Suppose that the line $AD$ intersects $PQ$ at $X$. Since $XE$ is tangent to the circle $(EAD)$, $X{E}^2=XA\cdot XD$. Also, $XA\cdot XD=XP\cdot XQ$ because $P,Q,D,A$ lie on a circle. Therefore $X{E}^2=XP\cdot XQ$.

It is not hard to see that this equation determines the position of the point $X$ on the line $PQ$ uniquely. Thus, if $BC$ also cuts $PQ$, say at $Y$, then the analogous equation for $Y$ yields $X=Y$, meaning that the three lines indeed concur. In this case, as well as in the case where $AD\parallel PQ\parallel BC$, the concluding argument is the same as in the first solution.
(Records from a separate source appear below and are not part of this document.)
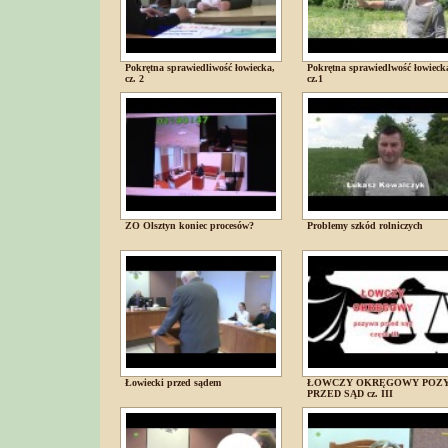
Pokrętna sprawiedliwość łowiecka,
Pokrętna sprawiedlwość łowieck
cz. 2
cz.1
ZO Olsztyn koniec procesów?
Problemy szkód rolniczych
Łowiecki przed sądem
ŁOWCZY OKRĘGOWY POZ
PRZED SĄD cz. III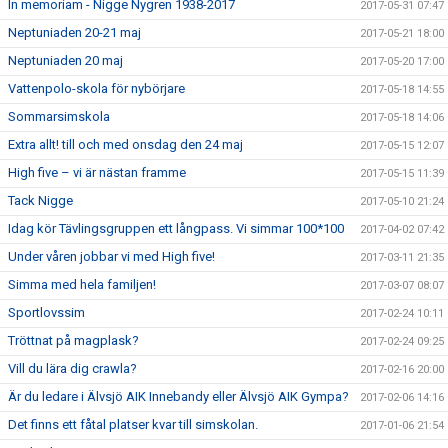
In memoriam - Nigge Nygren 1938-2017
2017-05-31 07:47
Neptuniaden 20-21 maj
2017-05-21 18:00
Neptuniaden 20 maj
2017-05-20 17:00
Vattenpolo-skola för nybörjare
2017-05-18 14:55
Sommarsimskola
2017-05-18 14:06
Extra allt! till och med onsdag den 24 maj
2017-05-15 12:07
High five – vi är nästan framme
2017-05-15 11:39
Tack Nigge
2017-05-10 21:24
Idag kör Tävlingsgruppen ett långpass. Vi simmar 100*100
2017-04-02 07:42
Under våren jobbar vi med High five!
2017-03-11 21:35
Simma med hela familjen!
2017-03-07 08:07
Sportlovssim
2017-02-24 10:11
Tröttnat på magplask?
2017-02-24 09:25
Vill du lära dig crawla?
2017-02-16 20:00
Är du ledare i Älvsjö AIK Innebandy eller Älvsjö AIK Gympa?
2017-02-06 14:16
Det finns ett fåtal platser kvar till simskolan.
2017-01-06 21:54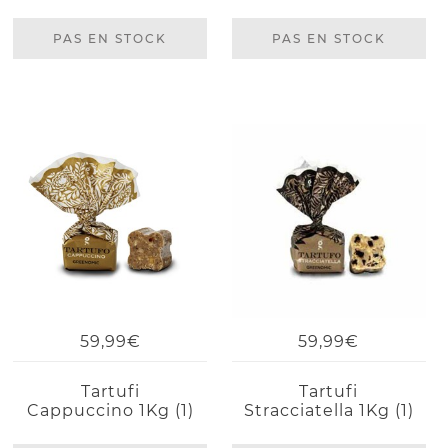
PAS EN STOCK
PAS EN STOCK
59,99€
59,99€
Tartufi
Tartufi
Cappuccino 1Kg (1)
Stracciatella 1Kg (1)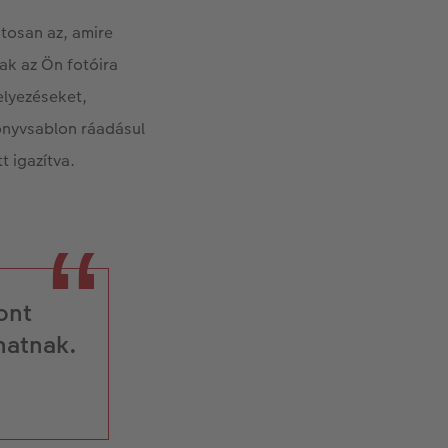
ntosan az, amire
sak az Ön fotóira
elyezéseket,
könyvsablon ráadásul
t igazítva.
ont
atnak.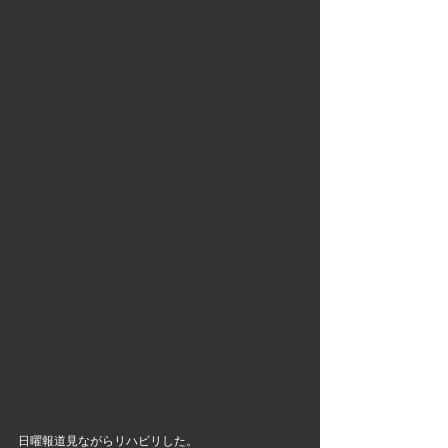
日曜報道見ながらリハビリした。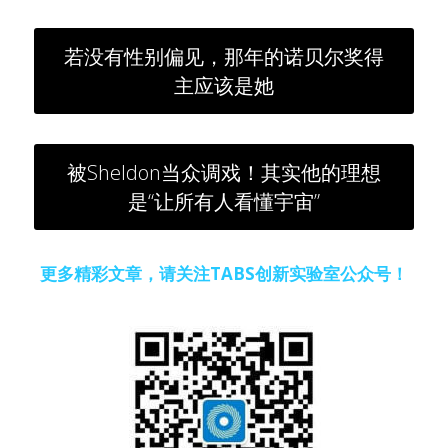
若没有性别偏见，那年的诺贝尔奖得
主应该是她
被Sheldon当众调戏！其实他的理想
是“让所有人看懂宇宙”
更多精彩文章，请关注TABS创新实验室公众号！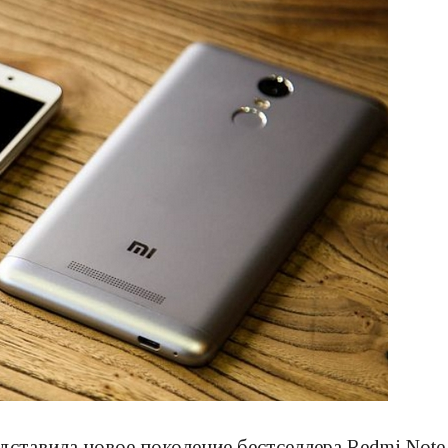
дставила новое поколение бестселлера Redmi Note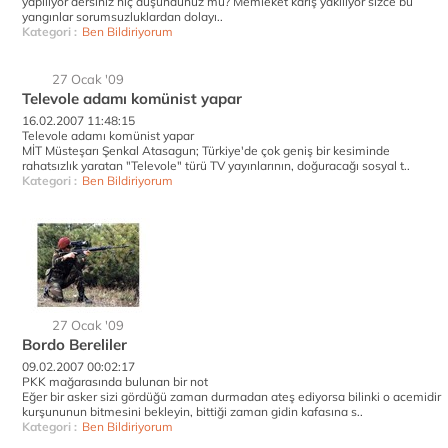
yapılıyor dersiniz hiç düşündünüz mü? Memleket karış yakılıyor sizce bu
yangınlar sorumsuzluklardan dolayı..
Kategori :
Ben Bildiriyorum
27 Ocak '09
Televole adamı komünist yapar
16.02.2007 11:48:15
Televole adamı komünist yapar
MİT Müsteşarı Şenkal Atasagun; Türkiye'de çok geniş bir kesiminde
rahatsızlık yaratan "Televole" türü TV yayınlarının, doğuracağı sosyal t..
Kategori :
Ben Bildiriyorum
27 Ocak '09
Bordo Bereliler
09.02.2007 00:02:17
PKK mağarasında bulunan bir not
Eğer bir asker sizi gördüğü zaman durmadan ateş ediyorsa bilinki o acemidir
kurşununun bitmesini bekleyin, bittiği zaman gidin kafasına s..
Kategori :
Ben Bildiriyorum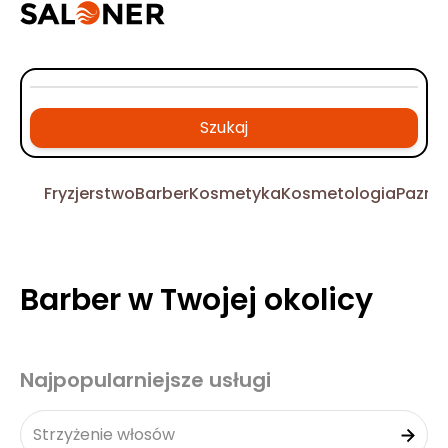
Szukaj
Fryzjerstwo
Barber
Kosmetyka
Kosmetologia
Pazno
Barber w Twojej okolicy
Najpopularniejsze usługi
Strzyżenie włosów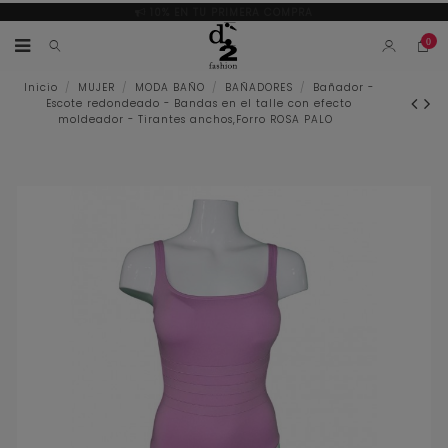
10% EN TU PRIMERA COMPRA
0
Inicio
MUJER
MODA BAÑO
BAÑADORES
Bañador -
Escote redondeado - Bandas en el talle con efecto
moldeador - Tirantes anchos,Forro ROSA PALO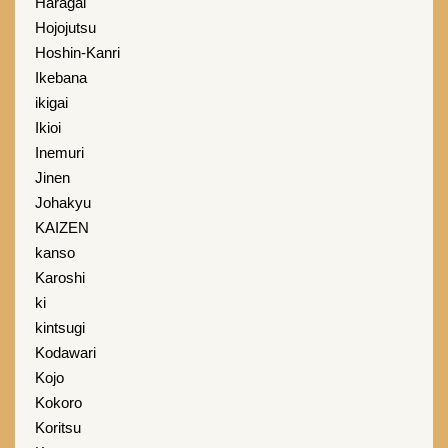
Haragai
Hojojutsu
Hoshin-Kanri
Ikebana
ikigai
Ikioi
Inemuri
Jinen
Johakyu
KAIZEN
kanso
Karoshi
ki
kintsugi
Kodawari
Kojo
Kokoro
Koritsu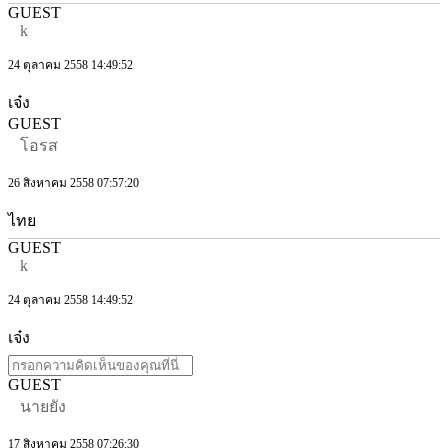
GUEST
k
24 ตุลาคม 2558 14:49:52
เจ๋ง
GUEST
โอรส
26 สิงหาคม 2558 07:57:20
ไทย
GUEST
k
24 ตุลาคม 2558 14:49:52
เจ๋ง
GUEST
นายยัง
17 สิงหาคม 2558 07:26:30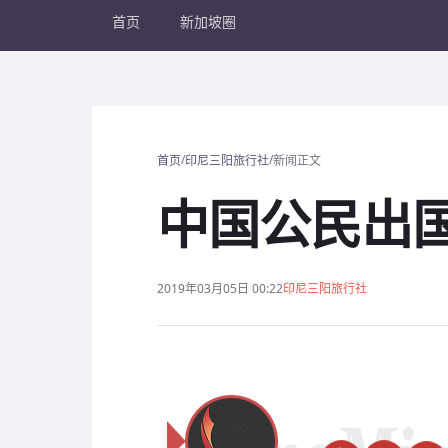
首页
新加坡圈
/
/
首页
印尼三阳旅行社
新闻正文
中国公民出
2019年03月05日 00:22
印尼三阳旅行社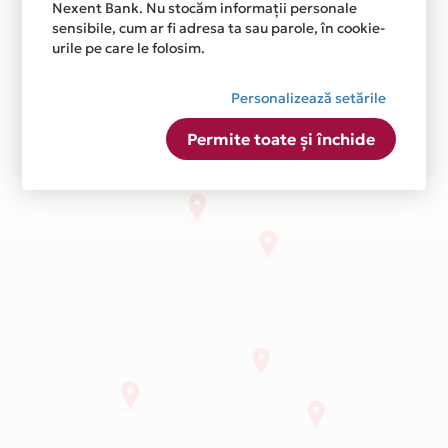
Nexent Bank. Nu stocăm informații personale
sensibile, cum ar fi adresa ta sau parole, în cookie-
urile pe care le folosim.
Personalizează setările
Permite toate și închide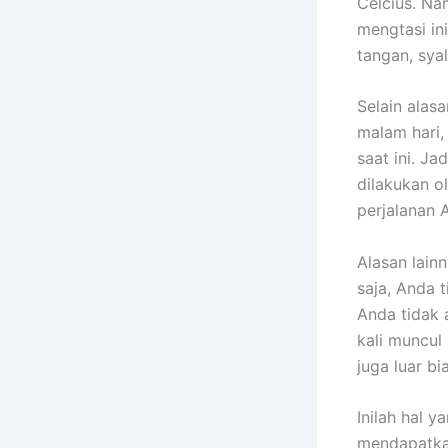
Celcius. Na
mengtasi in
tangan, sya
Selain alas
malam hari,
saat ini. J
dilakukan o
perjalanan 
Alasan lain
saja, Anda 
Anda tidak
kali muncul 
juga luar bi
Inilah hal 
mendapatka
It remains to eliminate the possibility that e.g. $AD$ meets $PQ$ at $X$ while $BC\parallel PQ$. Indeed, $QPBC$ would then be an isosceles trapezoid and the angle equality $\angle PBE=\angle QCE$ would force that $E$ is the midpoint of $PQ$. So the length of $XE$, which is the geometric mean of the lengths of $XP$ and $XQ$, should also be their arithmetic mean—impossible, as $XP\ne XQ$. The proof is now complete.